**DATA LISTING:**
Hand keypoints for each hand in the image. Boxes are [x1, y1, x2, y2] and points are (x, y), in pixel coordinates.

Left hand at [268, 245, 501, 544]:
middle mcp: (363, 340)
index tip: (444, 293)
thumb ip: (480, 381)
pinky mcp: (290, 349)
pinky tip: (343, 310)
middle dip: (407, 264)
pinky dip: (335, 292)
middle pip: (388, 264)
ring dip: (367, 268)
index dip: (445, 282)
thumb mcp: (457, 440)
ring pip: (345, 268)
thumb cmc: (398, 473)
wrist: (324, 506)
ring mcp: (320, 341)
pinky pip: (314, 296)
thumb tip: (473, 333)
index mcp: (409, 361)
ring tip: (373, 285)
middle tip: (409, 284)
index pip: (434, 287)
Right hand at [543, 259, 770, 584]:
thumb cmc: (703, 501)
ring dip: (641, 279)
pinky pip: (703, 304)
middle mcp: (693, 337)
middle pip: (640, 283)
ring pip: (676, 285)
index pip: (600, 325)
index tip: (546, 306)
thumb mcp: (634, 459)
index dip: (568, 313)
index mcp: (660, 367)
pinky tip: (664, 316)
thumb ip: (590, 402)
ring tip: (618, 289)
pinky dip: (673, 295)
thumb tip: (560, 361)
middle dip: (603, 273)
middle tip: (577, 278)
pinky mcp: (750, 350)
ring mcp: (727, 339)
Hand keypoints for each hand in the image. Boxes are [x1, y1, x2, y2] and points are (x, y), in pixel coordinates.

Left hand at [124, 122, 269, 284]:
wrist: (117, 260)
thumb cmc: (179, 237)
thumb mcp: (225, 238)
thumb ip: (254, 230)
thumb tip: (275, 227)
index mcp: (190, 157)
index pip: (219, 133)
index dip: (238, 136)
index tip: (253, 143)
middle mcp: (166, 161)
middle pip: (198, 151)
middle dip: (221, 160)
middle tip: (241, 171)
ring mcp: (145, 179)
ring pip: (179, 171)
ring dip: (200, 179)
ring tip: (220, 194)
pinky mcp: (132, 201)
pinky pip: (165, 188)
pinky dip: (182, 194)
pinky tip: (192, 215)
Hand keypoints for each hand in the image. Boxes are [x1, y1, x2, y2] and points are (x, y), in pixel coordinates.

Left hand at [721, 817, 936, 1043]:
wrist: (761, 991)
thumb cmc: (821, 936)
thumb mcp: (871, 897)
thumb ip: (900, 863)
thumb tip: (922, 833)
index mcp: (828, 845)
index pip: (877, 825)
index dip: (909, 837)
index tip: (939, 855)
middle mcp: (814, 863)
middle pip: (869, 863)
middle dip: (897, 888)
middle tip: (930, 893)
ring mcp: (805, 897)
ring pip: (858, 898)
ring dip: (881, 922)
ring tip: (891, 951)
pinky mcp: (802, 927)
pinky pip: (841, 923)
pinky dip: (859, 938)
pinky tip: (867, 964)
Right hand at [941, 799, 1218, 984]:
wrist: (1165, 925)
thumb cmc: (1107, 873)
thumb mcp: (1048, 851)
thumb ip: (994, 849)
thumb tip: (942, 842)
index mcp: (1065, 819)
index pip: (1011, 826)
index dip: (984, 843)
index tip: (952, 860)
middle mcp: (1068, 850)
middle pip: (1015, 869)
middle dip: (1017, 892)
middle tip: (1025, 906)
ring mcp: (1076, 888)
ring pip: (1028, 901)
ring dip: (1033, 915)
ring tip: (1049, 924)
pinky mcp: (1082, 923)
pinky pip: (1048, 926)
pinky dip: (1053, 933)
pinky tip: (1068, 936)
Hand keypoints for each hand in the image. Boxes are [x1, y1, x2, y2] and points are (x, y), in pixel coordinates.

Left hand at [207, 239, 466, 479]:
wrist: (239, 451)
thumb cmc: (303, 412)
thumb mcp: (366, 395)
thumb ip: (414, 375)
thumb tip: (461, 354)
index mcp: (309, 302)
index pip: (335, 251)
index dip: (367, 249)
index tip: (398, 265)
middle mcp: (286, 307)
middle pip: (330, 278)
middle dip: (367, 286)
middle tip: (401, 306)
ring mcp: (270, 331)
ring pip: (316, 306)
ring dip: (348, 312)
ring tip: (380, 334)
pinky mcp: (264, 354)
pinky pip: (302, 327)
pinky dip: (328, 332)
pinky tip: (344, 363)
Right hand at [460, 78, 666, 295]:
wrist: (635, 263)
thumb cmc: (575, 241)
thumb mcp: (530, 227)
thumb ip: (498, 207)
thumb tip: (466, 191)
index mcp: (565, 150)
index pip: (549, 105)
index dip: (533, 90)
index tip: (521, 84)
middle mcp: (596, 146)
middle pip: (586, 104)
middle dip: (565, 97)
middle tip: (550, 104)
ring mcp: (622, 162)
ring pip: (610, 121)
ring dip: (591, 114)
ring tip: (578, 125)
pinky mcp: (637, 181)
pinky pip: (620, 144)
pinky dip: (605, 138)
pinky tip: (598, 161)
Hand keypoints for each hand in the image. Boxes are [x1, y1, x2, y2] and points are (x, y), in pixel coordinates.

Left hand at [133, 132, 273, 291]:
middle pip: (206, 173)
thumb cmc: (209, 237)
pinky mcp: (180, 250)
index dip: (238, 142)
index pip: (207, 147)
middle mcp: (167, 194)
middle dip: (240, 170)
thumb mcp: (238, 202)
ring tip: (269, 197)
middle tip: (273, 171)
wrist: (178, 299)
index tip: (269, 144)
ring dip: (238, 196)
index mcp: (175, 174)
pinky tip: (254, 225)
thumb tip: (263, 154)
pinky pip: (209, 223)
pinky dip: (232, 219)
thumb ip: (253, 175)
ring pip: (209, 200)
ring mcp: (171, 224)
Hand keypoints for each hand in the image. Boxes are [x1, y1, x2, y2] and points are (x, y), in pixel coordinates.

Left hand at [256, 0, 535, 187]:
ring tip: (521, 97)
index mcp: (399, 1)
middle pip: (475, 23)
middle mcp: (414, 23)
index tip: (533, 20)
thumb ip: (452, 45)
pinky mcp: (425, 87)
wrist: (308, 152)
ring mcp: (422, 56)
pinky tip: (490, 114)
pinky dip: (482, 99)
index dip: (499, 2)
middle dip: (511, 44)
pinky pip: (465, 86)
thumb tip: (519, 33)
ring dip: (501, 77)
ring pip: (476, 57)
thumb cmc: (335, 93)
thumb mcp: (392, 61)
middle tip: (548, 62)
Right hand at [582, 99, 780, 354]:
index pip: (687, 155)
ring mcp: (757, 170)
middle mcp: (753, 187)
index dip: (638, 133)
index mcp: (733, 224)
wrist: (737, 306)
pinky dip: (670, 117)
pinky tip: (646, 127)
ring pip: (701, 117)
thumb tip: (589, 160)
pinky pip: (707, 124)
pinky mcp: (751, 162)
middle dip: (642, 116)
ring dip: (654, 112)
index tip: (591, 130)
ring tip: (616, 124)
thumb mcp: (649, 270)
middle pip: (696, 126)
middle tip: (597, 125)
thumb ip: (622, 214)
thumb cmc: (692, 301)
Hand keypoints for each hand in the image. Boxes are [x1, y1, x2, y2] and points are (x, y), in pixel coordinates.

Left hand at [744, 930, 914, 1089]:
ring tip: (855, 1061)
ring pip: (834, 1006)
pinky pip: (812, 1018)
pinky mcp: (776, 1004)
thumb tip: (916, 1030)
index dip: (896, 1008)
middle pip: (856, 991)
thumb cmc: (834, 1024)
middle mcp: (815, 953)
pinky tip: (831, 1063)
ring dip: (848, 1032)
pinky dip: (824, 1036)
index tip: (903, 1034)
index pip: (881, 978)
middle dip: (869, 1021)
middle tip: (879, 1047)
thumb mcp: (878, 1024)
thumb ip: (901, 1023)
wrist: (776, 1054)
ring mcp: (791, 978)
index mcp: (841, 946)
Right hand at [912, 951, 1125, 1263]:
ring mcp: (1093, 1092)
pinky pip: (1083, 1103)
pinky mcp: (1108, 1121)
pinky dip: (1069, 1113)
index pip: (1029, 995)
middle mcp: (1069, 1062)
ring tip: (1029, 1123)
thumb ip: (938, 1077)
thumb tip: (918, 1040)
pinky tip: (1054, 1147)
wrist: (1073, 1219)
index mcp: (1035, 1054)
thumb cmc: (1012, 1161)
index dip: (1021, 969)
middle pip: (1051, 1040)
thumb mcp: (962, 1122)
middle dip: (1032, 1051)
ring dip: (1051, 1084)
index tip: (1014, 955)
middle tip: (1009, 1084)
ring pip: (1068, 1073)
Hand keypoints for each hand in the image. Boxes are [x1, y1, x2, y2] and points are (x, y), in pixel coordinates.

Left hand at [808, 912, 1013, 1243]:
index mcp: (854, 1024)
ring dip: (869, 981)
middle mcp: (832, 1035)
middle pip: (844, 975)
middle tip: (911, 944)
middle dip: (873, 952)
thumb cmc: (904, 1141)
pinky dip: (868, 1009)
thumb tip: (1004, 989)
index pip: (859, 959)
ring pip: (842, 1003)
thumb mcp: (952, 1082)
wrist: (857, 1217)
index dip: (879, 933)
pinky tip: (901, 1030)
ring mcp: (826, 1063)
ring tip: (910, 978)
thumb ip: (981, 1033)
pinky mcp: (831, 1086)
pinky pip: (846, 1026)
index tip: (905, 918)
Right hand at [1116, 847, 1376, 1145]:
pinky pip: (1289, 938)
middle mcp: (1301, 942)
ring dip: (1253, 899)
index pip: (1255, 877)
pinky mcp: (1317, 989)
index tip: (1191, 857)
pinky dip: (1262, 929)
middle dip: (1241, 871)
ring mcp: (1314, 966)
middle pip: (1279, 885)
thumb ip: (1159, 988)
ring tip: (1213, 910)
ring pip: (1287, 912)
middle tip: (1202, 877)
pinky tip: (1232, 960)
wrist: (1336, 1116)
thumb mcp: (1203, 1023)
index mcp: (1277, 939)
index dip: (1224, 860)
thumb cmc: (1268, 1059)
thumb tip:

**WORK ITEM:** Once the line containing "middle dip: (1241, 871)" is found, print it and every line after it through the end of the listing, exactly and alone.

**RESPONSE TO THE TASK:**
middle dip: (1241, 871)
ring mcp: (1314, 966)
middle pip: (1279, 885)
thumb ip: (1159, 988)
ring tip: (1213, 910)
ring pip: (1287, 912)
middle tip: (1202, 877)
pinky tip: (1232, 960)
wrist: (1336, 1116)
thumb mcp: (1203, 1023)
index mcp: (1277, 939)
index dip: (1224, 860)
thumb cmc: (1268, 1059)
thumb tip:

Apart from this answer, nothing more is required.